The attack was the latest to hit the impoverished state which has been plagued by Al-Qaeda-linked violence.
The attack on the villas, located next to a residential complex for other Westerners, occurred two days after the arrest in Sanaa of an Al-Qaeda operative, Abdullah al-Rimi, according to the security source.
Residents told AFP three rockets struck near the residences of US employees of the Yemen-owned Safer oil company, formerly known as Hunt Oil.
There were no reports of casualties.
The villas are situated close to a residential compound in the Al-Hadda neighbourhood of southwestern Sanaa. Foreigners, including Westerners and Arabs, live in the compound which also houses the oil company's offices.
Suspected Al-Qaeda militants have carried out several attacks in recent years in Yemen, the ancestral homeland of the terror network's chief Osama bin Laden.
Only last month, Al-Qaeda's wing in Yemen, which calls itself Jund Al-Yemen Brigades, claimed in an Internet statement to have targeted the American embassy in Sanaa in an attack that hit a nearby girls' school.

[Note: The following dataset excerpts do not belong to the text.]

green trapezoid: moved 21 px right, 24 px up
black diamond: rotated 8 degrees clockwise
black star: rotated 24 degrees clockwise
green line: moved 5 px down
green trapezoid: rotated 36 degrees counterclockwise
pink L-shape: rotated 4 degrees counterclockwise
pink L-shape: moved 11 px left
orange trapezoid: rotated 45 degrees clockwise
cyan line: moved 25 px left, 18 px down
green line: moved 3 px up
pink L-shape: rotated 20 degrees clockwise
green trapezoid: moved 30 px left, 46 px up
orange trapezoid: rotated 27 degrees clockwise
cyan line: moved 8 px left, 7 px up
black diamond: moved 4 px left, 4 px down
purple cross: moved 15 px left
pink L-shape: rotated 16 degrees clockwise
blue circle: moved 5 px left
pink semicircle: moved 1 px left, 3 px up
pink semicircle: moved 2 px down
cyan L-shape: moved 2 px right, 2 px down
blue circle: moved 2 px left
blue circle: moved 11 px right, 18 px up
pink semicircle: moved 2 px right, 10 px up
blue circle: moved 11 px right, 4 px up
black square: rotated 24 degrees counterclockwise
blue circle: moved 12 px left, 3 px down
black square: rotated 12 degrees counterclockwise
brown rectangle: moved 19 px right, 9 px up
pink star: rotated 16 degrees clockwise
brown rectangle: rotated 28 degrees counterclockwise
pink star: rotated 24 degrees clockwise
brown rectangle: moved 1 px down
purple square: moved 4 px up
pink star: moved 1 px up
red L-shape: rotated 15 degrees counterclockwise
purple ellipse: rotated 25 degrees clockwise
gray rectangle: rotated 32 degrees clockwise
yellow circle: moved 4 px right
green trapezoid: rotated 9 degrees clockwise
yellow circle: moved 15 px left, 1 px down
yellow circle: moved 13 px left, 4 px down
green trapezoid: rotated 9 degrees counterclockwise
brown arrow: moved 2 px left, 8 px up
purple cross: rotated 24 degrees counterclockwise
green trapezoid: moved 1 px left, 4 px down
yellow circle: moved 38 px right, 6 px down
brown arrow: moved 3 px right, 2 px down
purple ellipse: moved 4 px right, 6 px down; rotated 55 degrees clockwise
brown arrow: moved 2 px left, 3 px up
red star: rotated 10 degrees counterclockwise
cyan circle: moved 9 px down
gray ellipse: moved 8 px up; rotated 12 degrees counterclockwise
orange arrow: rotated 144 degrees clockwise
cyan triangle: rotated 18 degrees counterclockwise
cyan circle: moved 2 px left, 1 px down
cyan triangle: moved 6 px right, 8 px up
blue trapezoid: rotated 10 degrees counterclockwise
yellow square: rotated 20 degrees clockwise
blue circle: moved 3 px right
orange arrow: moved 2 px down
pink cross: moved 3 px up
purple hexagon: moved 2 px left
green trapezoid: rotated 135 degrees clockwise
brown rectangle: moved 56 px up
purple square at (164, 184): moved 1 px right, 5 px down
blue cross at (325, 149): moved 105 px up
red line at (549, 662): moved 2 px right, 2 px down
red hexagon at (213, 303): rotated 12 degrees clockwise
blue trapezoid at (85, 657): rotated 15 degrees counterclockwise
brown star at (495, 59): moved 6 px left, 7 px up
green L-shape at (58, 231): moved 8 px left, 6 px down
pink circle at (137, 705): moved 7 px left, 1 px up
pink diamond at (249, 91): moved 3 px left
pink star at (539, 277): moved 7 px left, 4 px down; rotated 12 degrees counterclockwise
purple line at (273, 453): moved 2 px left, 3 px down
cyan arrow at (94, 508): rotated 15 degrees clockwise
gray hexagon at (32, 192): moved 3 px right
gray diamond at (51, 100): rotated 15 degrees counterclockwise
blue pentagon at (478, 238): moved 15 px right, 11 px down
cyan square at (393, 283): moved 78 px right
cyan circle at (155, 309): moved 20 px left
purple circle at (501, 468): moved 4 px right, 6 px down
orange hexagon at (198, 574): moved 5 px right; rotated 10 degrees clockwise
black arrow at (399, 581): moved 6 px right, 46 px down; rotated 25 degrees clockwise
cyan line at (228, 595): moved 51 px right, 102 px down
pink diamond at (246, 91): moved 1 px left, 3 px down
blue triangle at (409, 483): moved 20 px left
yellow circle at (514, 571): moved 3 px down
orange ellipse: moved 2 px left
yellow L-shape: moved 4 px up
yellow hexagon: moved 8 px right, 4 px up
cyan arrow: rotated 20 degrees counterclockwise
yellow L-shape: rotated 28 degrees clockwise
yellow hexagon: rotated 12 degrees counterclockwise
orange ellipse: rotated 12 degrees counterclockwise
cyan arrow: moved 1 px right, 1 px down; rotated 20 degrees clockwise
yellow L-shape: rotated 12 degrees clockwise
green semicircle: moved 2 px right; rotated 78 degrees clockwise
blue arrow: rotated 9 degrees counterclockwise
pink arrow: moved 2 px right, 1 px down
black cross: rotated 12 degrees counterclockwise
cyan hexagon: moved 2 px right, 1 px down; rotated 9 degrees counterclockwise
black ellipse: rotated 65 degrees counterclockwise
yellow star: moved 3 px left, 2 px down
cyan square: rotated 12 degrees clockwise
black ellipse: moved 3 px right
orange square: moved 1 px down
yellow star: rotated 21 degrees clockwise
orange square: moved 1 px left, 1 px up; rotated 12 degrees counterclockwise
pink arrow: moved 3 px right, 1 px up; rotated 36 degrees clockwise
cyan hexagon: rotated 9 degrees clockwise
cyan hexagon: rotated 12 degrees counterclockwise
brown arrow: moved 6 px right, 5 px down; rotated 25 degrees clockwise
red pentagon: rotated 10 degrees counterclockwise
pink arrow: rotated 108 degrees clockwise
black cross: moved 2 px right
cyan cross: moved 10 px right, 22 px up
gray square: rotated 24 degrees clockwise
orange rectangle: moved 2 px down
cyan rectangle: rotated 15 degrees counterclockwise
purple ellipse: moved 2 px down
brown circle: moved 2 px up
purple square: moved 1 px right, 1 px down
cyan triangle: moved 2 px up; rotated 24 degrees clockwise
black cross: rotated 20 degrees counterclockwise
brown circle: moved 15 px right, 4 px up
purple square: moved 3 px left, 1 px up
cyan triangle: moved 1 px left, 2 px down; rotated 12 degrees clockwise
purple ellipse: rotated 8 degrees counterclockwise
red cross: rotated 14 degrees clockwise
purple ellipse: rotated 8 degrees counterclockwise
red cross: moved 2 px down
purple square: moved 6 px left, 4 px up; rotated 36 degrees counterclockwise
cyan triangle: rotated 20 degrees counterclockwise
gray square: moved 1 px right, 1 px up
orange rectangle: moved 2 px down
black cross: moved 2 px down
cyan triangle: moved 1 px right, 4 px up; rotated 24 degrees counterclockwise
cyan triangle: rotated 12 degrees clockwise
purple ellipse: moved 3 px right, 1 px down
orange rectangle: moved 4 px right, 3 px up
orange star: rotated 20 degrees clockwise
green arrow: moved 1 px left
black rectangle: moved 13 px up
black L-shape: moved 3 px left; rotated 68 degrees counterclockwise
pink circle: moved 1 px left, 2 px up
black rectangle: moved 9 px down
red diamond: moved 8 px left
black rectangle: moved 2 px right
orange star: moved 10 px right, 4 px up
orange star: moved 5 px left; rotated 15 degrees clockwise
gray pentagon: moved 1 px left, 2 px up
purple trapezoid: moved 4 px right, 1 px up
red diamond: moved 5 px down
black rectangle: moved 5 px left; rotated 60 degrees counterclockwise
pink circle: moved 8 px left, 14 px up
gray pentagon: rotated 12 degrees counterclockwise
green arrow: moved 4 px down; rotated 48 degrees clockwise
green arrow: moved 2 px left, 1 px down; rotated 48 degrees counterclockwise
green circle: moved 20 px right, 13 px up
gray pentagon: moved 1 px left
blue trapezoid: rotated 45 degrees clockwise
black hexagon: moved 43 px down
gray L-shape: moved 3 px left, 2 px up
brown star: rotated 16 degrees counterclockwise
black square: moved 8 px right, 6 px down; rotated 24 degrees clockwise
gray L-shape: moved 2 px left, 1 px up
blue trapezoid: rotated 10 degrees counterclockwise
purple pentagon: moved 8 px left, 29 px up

A schoolgirl and a policeman were killed and 19 people were wounded in the March 18 attack which Washington said targeted the US embassy.
In a statement posted on an Islamist militant website, the Jund Al-Yemen Brigades said it "launched five mortar shells at the American embassy in Sanaa."
The US-based SITE Intelligence Group, which monitors militant websites, said the statement did not give a date for the attack but acknowledged that one shell missed the target and hit the neighbouring school.